> **DATA**:
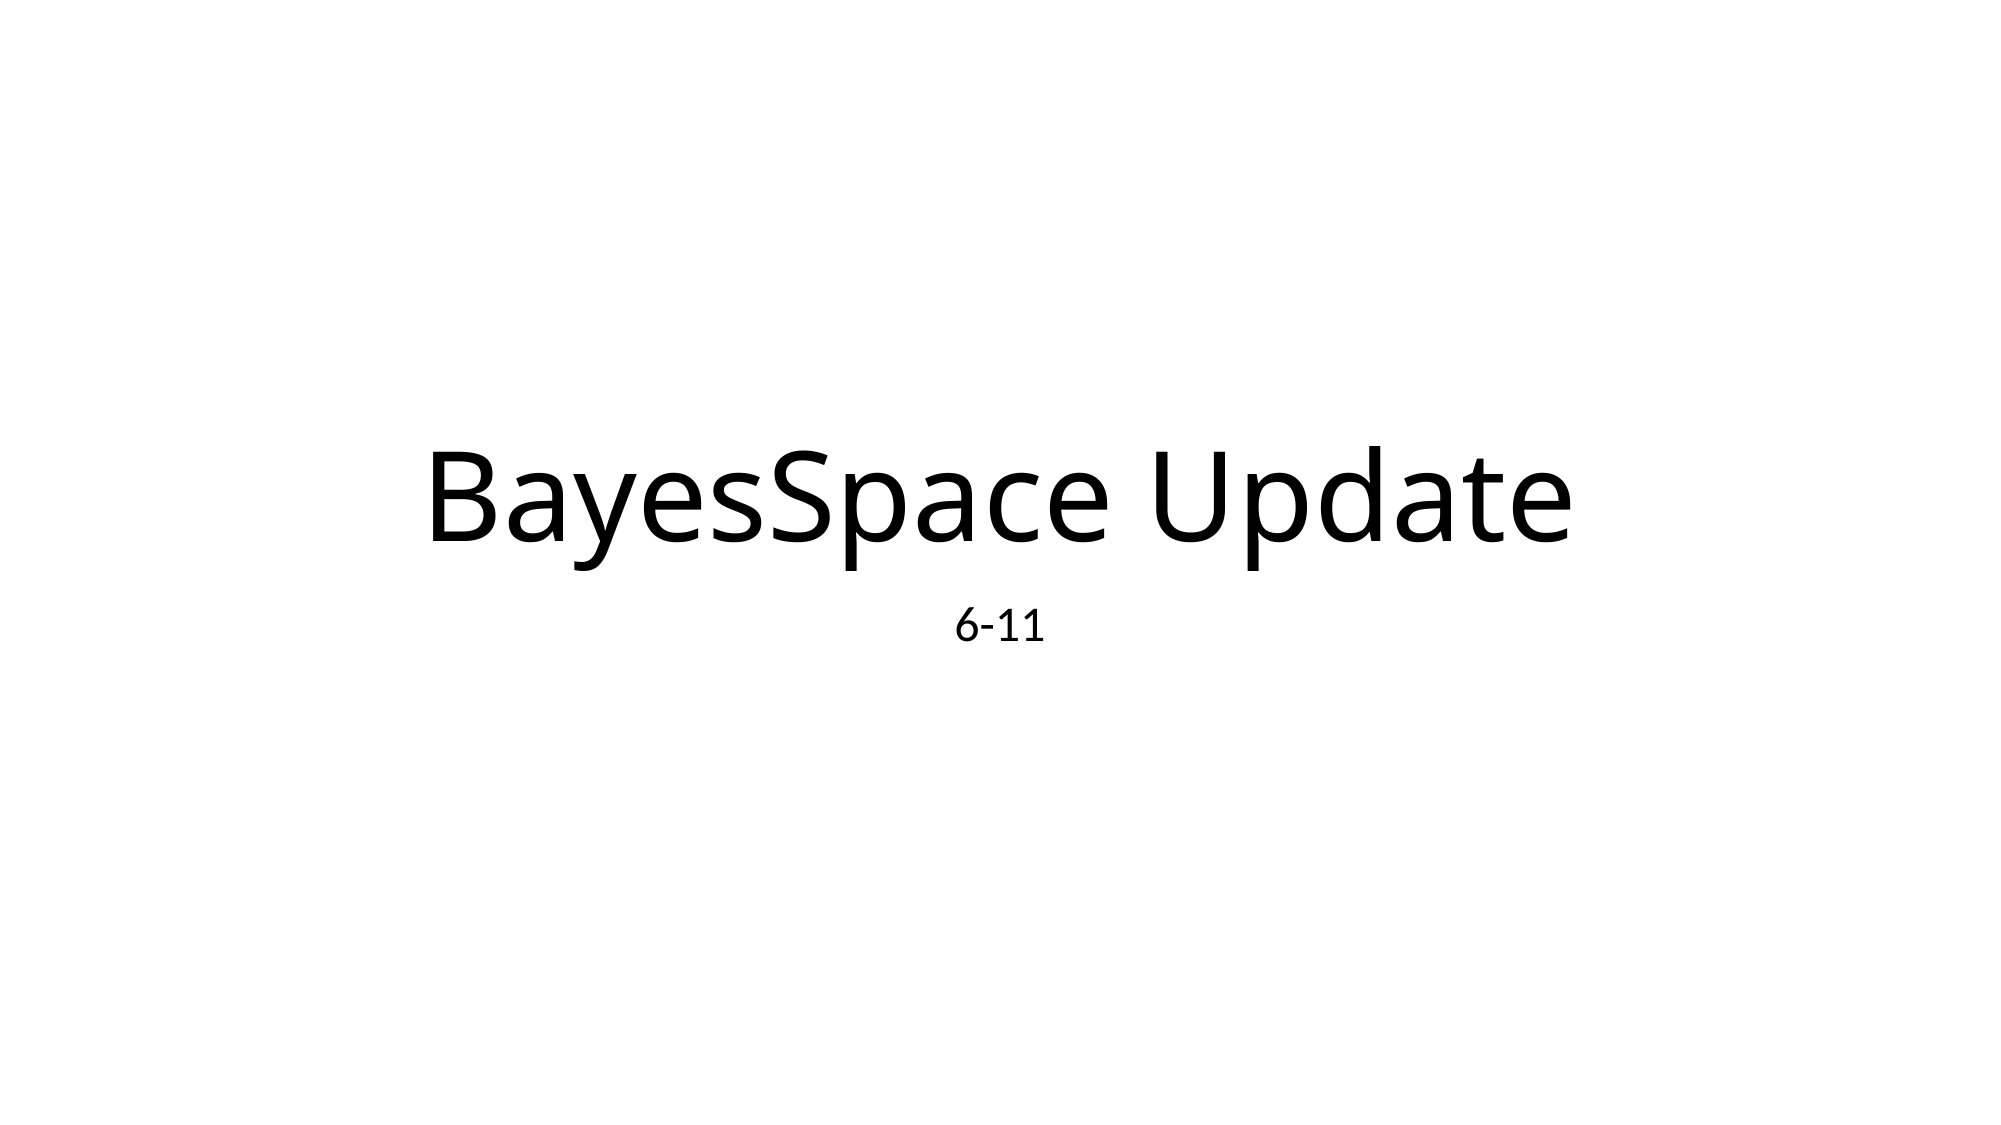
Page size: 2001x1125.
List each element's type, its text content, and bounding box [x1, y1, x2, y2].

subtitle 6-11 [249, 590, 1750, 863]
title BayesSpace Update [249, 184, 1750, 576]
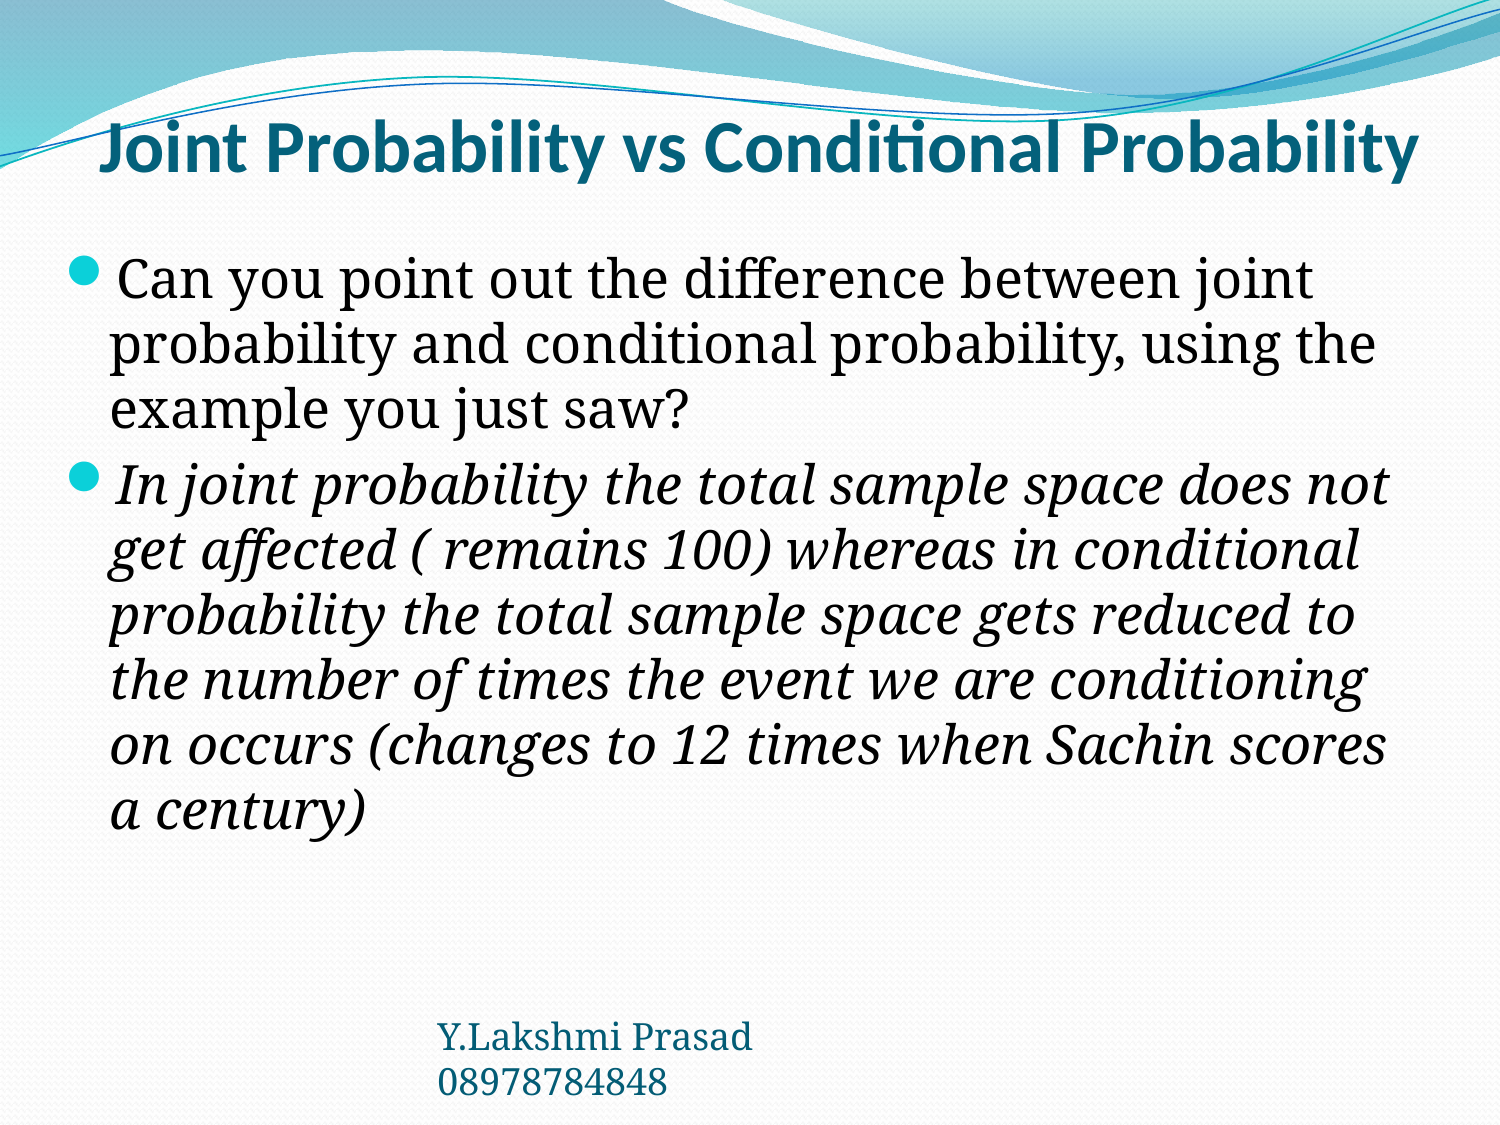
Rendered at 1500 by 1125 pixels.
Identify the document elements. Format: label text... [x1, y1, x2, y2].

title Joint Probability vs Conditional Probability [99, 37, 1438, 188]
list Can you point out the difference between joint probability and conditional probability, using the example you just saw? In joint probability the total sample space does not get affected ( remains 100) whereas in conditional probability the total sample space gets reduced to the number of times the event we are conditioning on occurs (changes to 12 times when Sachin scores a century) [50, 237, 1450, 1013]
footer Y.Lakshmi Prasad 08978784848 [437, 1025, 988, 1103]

> **WORK ORDER**: Write out the records word for word. Pictures stay out.

> **EXERCISE SOLUTION**:
Page size: 2001x1125.
List each element's type, its text content, and bounding box [x1, y1, x2, y2].

subtitle 6-11 [249, 590, 1750, 863]
title BayesSpace Update [249, 184, 1750, 576]
Rendered at 1500 by 1125 pixels.
Identify the document elements. Format: label text... [x1, y1, x2, y2].

title Joint Probability vs Conditional Probability [99, 37, 1438, 188]
list Can you point out the difference between joint probability and conditional probability, using the example you just saw? In joint probability the total sample space does not get affected ( remains 100) whereas in conditional probability the total sample space gets reduced to the number of times the event we are conditioning on occurs (changes to 12 times when Sachin scores a century) [50, 237, 1450, 1013]
footer Y.Lakshmi Prasad 08978784848 [437, 1025, 988, 1103]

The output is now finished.